Without skipping any entry, transcribe the data word for word.
** RECORDS PROVIDED follows **
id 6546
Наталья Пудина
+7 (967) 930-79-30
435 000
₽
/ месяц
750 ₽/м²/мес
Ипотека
** End of RECORDS PROVIDED **
# [EXERCISE SOLUTION]
id 6546
Наталья Пудина
+7 (967) 930-79-30
435 000
₽
/ месяц
750 ₽/м²/мес
Ипотека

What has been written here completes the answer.